> _SET TASK_:
Retype every line of the material below without changing anything in any of them.
— Begin RAW DATA —
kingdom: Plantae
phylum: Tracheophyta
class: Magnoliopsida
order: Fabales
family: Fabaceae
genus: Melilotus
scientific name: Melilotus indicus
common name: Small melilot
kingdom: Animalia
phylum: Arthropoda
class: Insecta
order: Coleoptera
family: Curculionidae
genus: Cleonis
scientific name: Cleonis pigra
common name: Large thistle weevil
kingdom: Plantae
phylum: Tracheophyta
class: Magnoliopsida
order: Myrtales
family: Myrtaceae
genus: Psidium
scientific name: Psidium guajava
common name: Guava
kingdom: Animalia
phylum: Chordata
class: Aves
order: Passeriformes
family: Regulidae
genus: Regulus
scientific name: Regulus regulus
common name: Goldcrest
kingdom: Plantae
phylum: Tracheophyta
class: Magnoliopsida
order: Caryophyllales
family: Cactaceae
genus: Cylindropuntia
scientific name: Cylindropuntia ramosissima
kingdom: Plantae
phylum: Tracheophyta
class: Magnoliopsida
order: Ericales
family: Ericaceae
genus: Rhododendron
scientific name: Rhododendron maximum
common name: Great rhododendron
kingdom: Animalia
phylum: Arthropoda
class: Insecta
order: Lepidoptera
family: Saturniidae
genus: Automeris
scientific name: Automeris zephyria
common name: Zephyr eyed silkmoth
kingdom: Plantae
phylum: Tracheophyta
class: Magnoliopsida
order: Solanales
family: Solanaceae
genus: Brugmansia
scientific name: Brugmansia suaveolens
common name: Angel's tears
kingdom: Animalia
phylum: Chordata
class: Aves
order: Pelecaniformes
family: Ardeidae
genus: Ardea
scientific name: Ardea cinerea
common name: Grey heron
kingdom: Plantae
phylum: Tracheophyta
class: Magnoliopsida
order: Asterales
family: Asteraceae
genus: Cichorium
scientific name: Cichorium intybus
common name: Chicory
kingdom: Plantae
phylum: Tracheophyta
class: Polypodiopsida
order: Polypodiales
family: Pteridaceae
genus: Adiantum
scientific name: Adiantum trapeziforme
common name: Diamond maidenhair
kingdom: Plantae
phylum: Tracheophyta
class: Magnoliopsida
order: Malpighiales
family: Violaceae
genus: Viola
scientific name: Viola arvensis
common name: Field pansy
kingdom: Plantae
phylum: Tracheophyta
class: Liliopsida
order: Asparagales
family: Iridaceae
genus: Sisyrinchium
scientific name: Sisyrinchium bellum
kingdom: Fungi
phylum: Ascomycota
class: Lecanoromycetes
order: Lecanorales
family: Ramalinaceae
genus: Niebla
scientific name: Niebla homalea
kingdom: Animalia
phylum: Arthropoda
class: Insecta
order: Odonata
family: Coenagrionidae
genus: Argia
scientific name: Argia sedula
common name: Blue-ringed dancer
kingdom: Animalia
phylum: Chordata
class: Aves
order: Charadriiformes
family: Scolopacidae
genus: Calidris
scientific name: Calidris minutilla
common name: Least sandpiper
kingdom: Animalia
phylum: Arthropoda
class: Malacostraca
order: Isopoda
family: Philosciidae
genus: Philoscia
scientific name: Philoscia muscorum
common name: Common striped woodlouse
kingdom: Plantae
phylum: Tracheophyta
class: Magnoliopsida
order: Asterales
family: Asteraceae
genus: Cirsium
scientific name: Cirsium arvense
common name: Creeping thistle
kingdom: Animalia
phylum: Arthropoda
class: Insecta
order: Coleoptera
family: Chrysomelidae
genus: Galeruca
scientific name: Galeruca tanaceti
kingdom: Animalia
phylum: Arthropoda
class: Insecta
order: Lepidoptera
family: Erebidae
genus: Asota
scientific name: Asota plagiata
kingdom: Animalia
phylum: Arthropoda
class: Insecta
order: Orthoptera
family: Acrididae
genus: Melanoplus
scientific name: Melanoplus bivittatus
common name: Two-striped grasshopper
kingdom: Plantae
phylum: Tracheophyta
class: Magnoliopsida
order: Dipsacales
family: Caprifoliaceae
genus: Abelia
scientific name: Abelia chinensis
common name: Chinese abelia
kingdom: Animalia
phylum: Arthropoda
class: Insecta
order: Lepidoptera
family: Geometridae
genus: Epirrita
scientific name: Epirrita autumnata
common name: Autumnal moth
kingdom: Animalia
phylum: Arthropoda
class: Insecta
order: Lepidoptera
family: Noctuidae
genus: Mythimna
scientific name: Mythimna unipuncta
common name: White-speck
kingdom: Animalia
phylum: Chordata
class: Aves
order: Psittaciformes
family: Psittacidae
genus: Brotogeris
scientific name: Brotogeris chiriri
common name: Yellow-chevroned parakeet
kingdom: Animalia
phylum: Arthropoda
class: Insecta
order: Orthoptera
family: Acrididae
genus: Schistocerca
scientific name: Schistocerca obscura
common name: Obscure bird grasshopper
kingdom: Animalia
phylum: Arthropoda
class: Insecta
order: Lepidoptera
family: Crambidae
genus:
— End RAW DATA —
> _REPLY_:
kingdom: Plantae
phylum: Tracheophyta
class: Magnoliopsida
order: Fabales
family: Fabaceae
genus: Melilotus
scientific name: Melilotus indicus
common name: Small melilot
kingdom: Animalia
phylum: Arthropoda
class: Insecta
order: Coleoptera
family: Curculionidae
genus: Cleonis
scientific name: Cleonis pigra
common name: Large thistle weevil
kingdom: Plantae
phylum: Tracheophyta
class: Magnoliopsida
order: Myrtales
family: Myrtaceae
genus: Psidium
scientific name: Psidium guajava
common name: Guava
kingdom: Animalia
phylum: Chordata
class: Aves
order: Passeriformes
family: Regulidae
genus: Regulus
scientific name: Regulus regulus
common name: Goldcrest
kingdom: Plantae
phylum: Tracheophyta
class: Magnoliopsida
order: Caryophyllales
family: Cactaceae
genus: Cylindropuntia
scientific name: Cylindropuntia ramosissima
kingdom: Plantae
phylum: Tracheophyta
class: Magnoliopsida
order: Ericales
family: Ericaceae
genus: Rhododendron
scientific name: Rhododendron maximum
common name: Great rhododendron
kingdom: Animalia
phylum: Arthropoda
class: Insecta
order: Lepidoptera
family: Saturniidae
genus: Automeris
scientific name: Automeris zephyria
common name: Zephyr eyed silkmoth
kingdom: Plantae
phylum: Tracheophyta
class: Magnoliopsida
order: Solanales
family: Solanaceae
genus: Brugmansia
scientific name: Brugmansia suaveolens
common name: Angel's tears
kingdom: Animalia
phylum: Chordata
class: Aves
order: Pelecaniformes
family: Ardeidae
genus: Ardea
scientific name: Ardea cinerea
common name: Grey heron
kingdom: Plantae
phylum: Tracheophyta
class: Magnoliopsida
order: Asterales
family: Asteraceae
genus: Cichorium
scientific name: Cichorium intybus
common name: Chicory
kingdom: Plantae
phylum: Tracheophyta
class: Polypodiopsida
order: Polypodiales
family: Pteridaceae
genus: Adiantum
scientific name: Adiantum trapeziforme
common name: Diamond maidenhair
kingdom: Plantae
phylum: Tracheophyta
class: Magnoliopsida
order: Malpighiales
family: Violaceae
genus: Viola
scientific name: Viola arvensis
common name: Field pansy
kingdom: Plantae
phylum: Tracheophyta
class: Liliopsida
order: Asparagales
family: Iridaceae
genus: Sisyrinchium
scientific name: Sisyrinchium bellum
kingdom: Fungi
phylum: Ascomycota
class: Lecanoromycetes
order: Lecanorales
family: Ramalinaceae
genus: Niebla
scientific name: Niebla homalea
kingdom: Animalia
phylum: Arthropoda
class: Insecta
order: Odonata
family: Coenagrionidae
genus: Argia
scientific name: Argia sedula
common name: Blue-ringed dancer
kingdom: Animalia
phylum: Chordata
class: Aves
order: Charadriiformes
family: Scolopacidae
genus: Calidris
scientific name: Calidris minutilla
common name: Least sandpiper
kingdom: Animalia
phylum: Arthropoda
class: Malacostraca
order: Isopoda
family: Philosciidae
genus: Philoscia
scientific name: Philoscia muscorum
common name: Common striped woodlouse
kingdom: Plantae
phylum: Tracheophyta
class: Magnoliopsida
order: Asterales
family: Asteraceae
genus: Cirsium
scientific name: Cirsium arvense
common name: Creeping thistle
kingdom: Animalia
phylum: Arthropoda
class: Insecta
order: Coleoptera
family: Chrysomelidae
genus: Galeruca
scientific name: Galeruca tanaceti
kingdom: Animalia
phylum: Arthropoda
class: Insecta
order: Lepidoptera
family: Erebidae
genus: Asota
scientific name: Asota plagiata
kingdom: Animalia
phylum: Arthropoda
class: Insecta
order: Orthoptera
family: Acrididae
genus: Melanoplus
scientific name: Melanoplus bivittatus
common name: Two-striped grasshopper
kingdom: Plantae
phylum: Tracheophyta
class: Magnoliopsida
order: Dipsacales
family: Caprifoliaceae
genus: Abelia
scientific name: Abelia chinensis
common name: Chinese abelia
kingdom: Animalia
phylum: Arthropoda
class: Insecta
order: Lepidoptera
family: Geometridae
genus: Epirrita
scientific name: Epirrita autumnata
common name: Autumnal moth
kingdom: Animalia
phylum: Arthropoda
class: Insecta
order: Lepidoptera
family: Noctuidae
genus: Mythimna
scientific name: Mythimna unipuncta
common name: White-speck
kingdom: Animalia
phylum: Chordata
class: Aves
order: Psittaciformes
family: Psittacidae
genus: Brotogeris
scientific name: Brotogeris chiriri
common name: Yellow-chevroned parakeet
kingdom: Animalia
phylum: Arthropoda
class: Insecta
order: Orthoptera
family: Acrididae
genus: Schistocerca
scientific name: Schistocerca obscura
common name: Obscure bird grasshopper
kingdom: Animalia
phylum: Arthropoda
class: Insecta
order: Lepidoptera
family: Crambidae
genus:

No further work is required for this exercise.